そして僕には恋人がいます。僕のことを好きでもなく、愛しているわけでもない恋人です。彼の優しさに僕が甘えているという状態にあります。彼は優しさと永続的な幸せを求めている人です。きっとご両親を安心させたいんだと思います。それか夜くんより幸せになりたいのか、僕はどちらかだと思っています。彼はその為に僕が必要らしいですが、きっと間違いなのでしょう。幸せというのは本当に彼が愛している人との間にしか生まれないものです。
ですから僕は彼を幸せにする権利を持ち合わせていません。彼は僕を愛していないのですから。しょうがない話です。それなのに、仮初めの相手に僕なんかを選んで下さって、優しい御方なんです。僕がいる位置なんて、誰でも良かったはずなのに。

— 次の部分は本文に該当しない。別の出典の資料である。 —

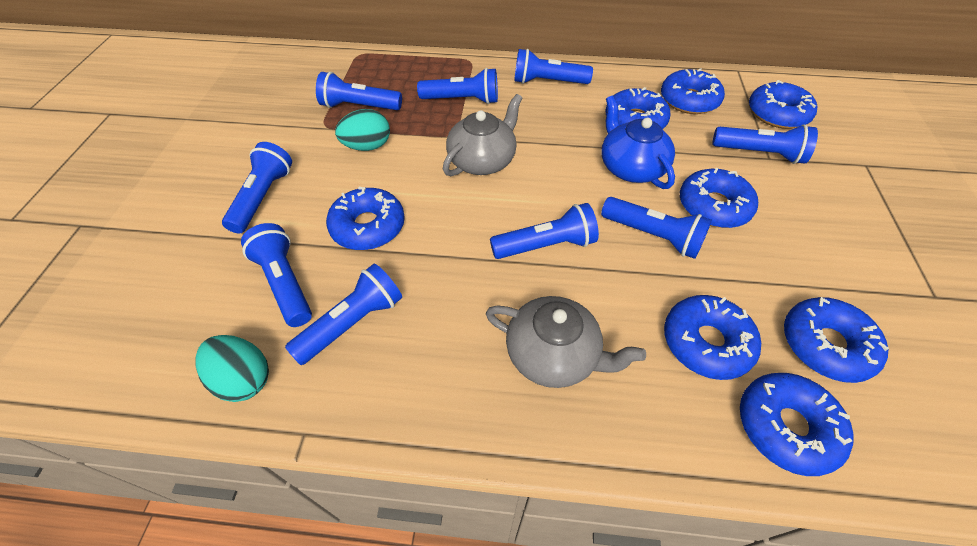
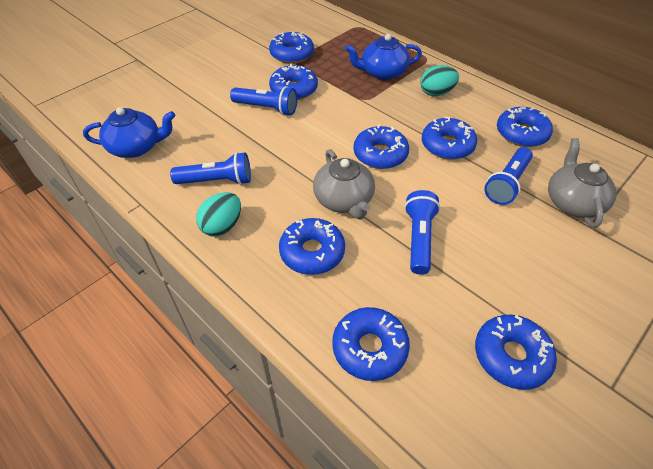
blue flashlight: 9 -> 4
blue teapot: 1 -> 2

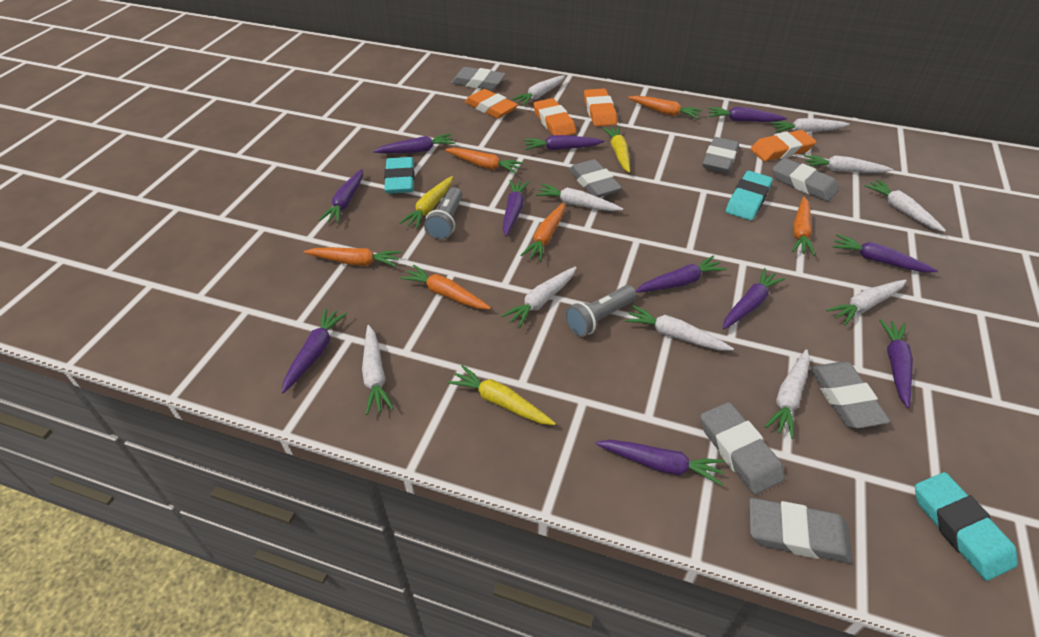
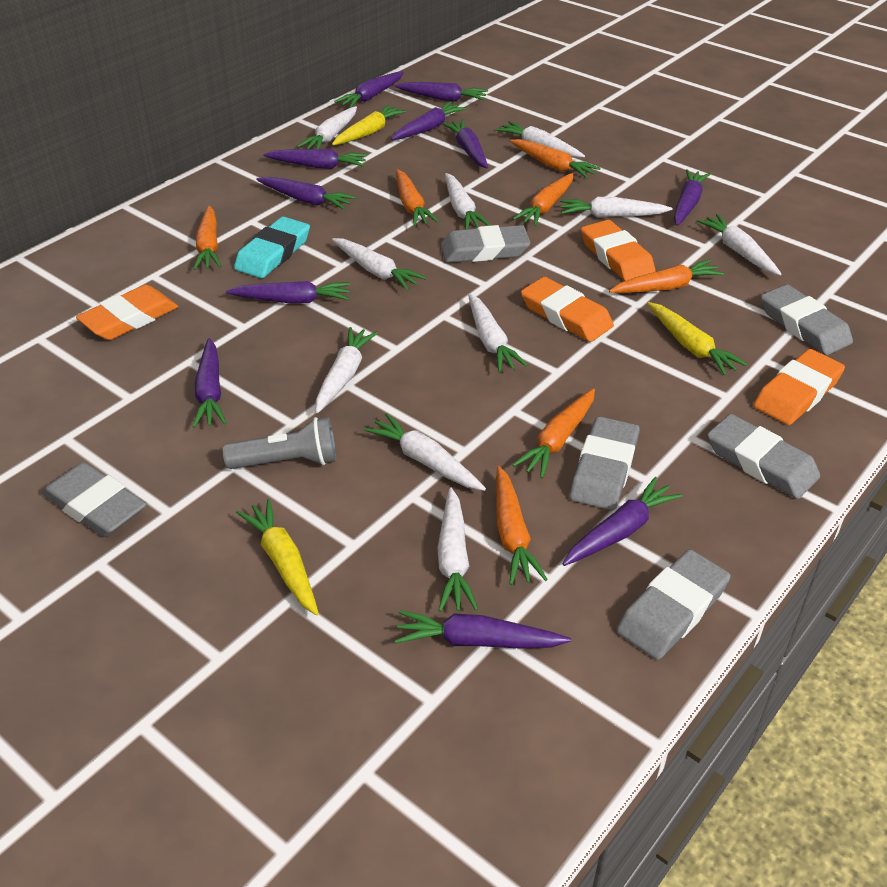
grey eraser: 7 -> 6
grey flashlight: 2 -> 1
orange carrot: 6 -> 7
turquoise eraser: 3 -> 1

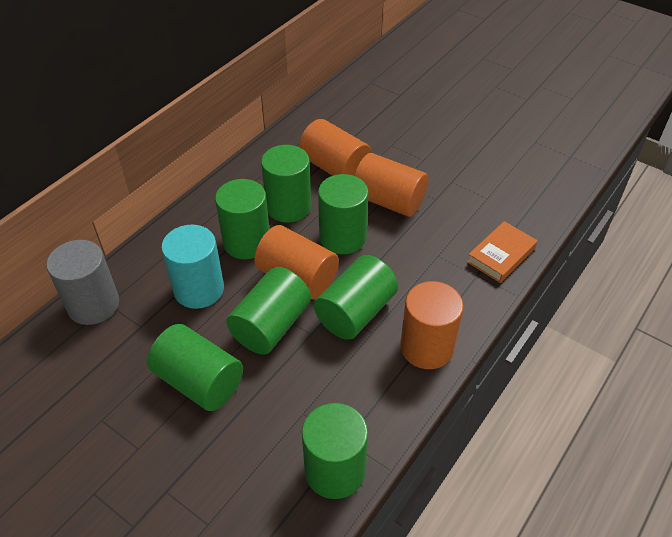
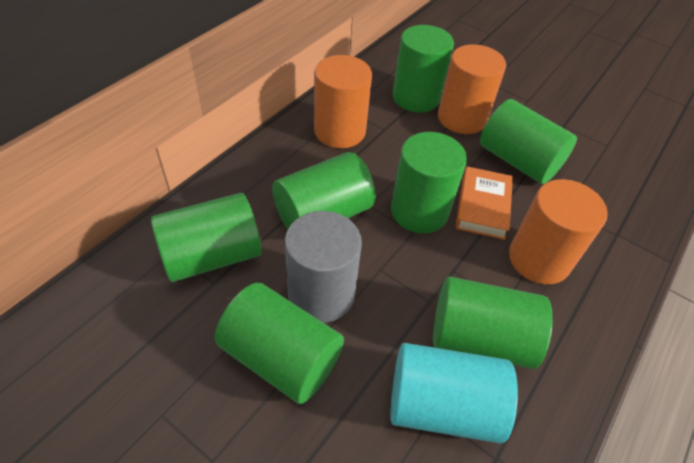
orange cylinder: 4 -> 3

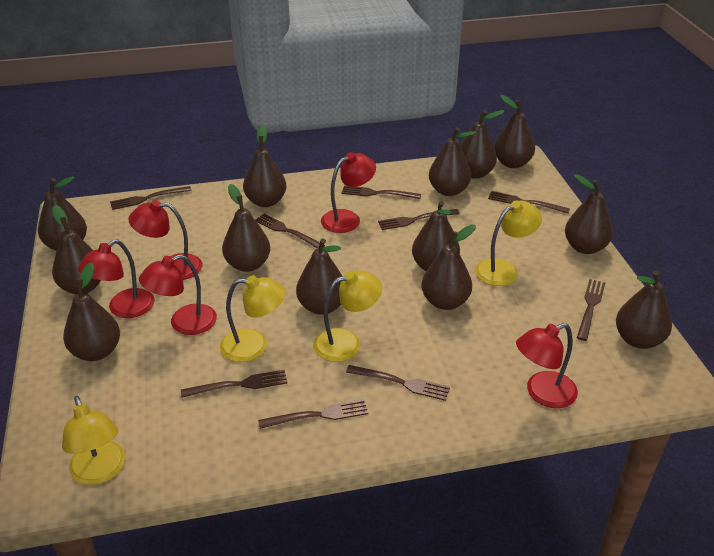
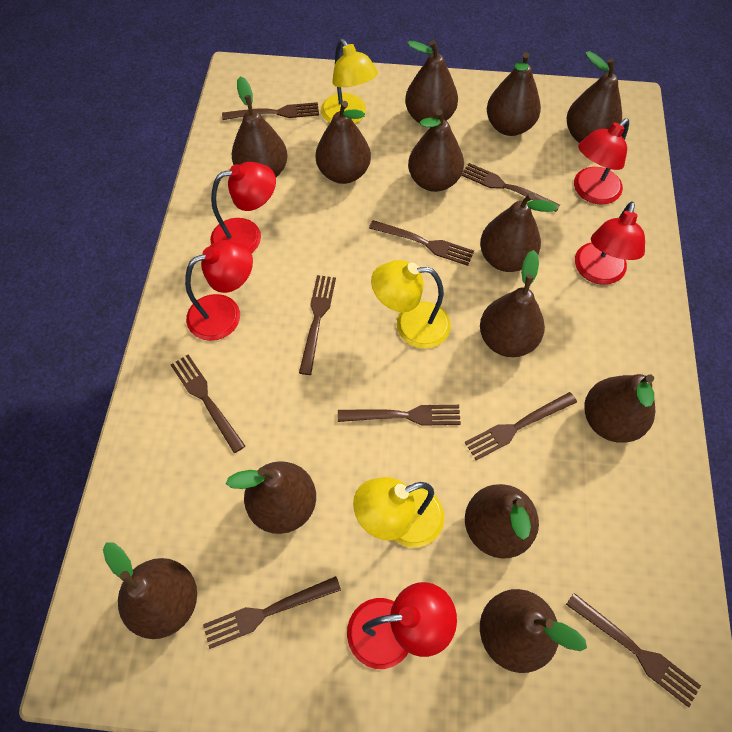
yellow lamp: 4 -> 3

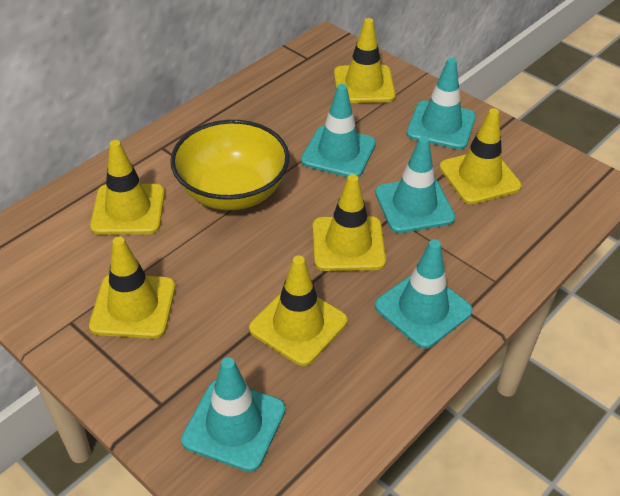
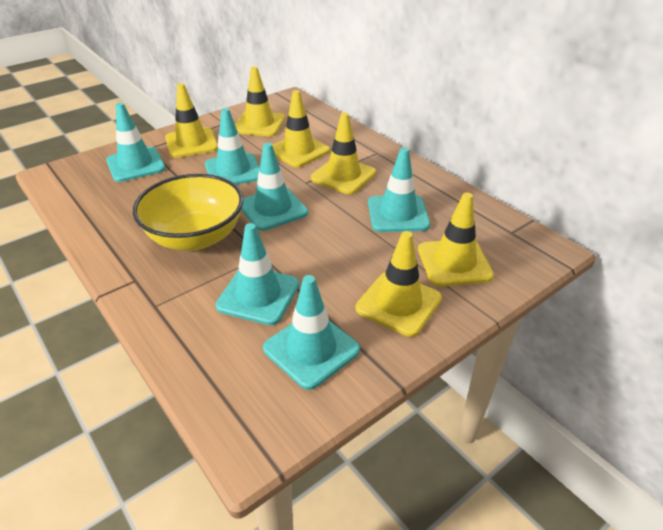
turquoise traffic cone: 5 -> 6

誰かのために傷付くのを止めなさい、とお父さんがいうなら、せめて最後に僕は彼のために役に立って死んでいきたいです。彼の肩にかかった重みをとっ払い、僕という小さな愛をあげたいんです。おこがましいですね。やっぱり。僕ごときが、なにができるんだって感じですね。
我が儘なんだと思います。これは僕の。
人生で一番おおきな我が儘です。



彼が好きです。愛しているという気持ちを抱くのは、この先、彼しかいないでしょう。
愛というのはなんて利己的なものなんでしょうか。彼を思うたびに気づきます。
彼を愛していて、それで満足なはずなのに、例えば彼が誰かとキスをしている光景とか、女の人と腕をくんでホテル街に消えていくところとかを見ると、胸が締め付けられて気付いたら泣いているんです。骨が喋るたびに折れていくみたいに。
彼はなにも悪くないのに、悲しみを抱いてしまうなんて。僕のこころは随分、我が儘に出来ています。
いつか彼が本当に好きな人を見つけて、僕はそれを見て、上手に笑える自信がありません。僕はもし彼が祝福して欲しいなんて言って下さっても、表面上の渇いた言葉しかでずに、彼が去ったあとで、一人泣くのでしょう。なんて、いやな奴なんでしょうか。僕にいったいどんな資格があるというのでしょうか。
彼が幸せなら僕も幸せなのに。ああ、なんて醜いんでしょう。
きっと彼に対する気持ちだけが、幸せになって欲しい、だけでは片付かず、幸せになる手助けをするのが僕であり光栄でもなく、幸せにするのは僕が良いという身の程知らずな感情が混じっているのでしょう。
そのために、僕は早く消えなくては、と思います。自分の利己的な愛を彼に押し付けないうちに。
僕は本当になんていやな人間なんでしょうか。

ごめんね、花梨くん。
消えるときは、ちゃんと上手に消えるから、今だけは側にいることを許して下さい。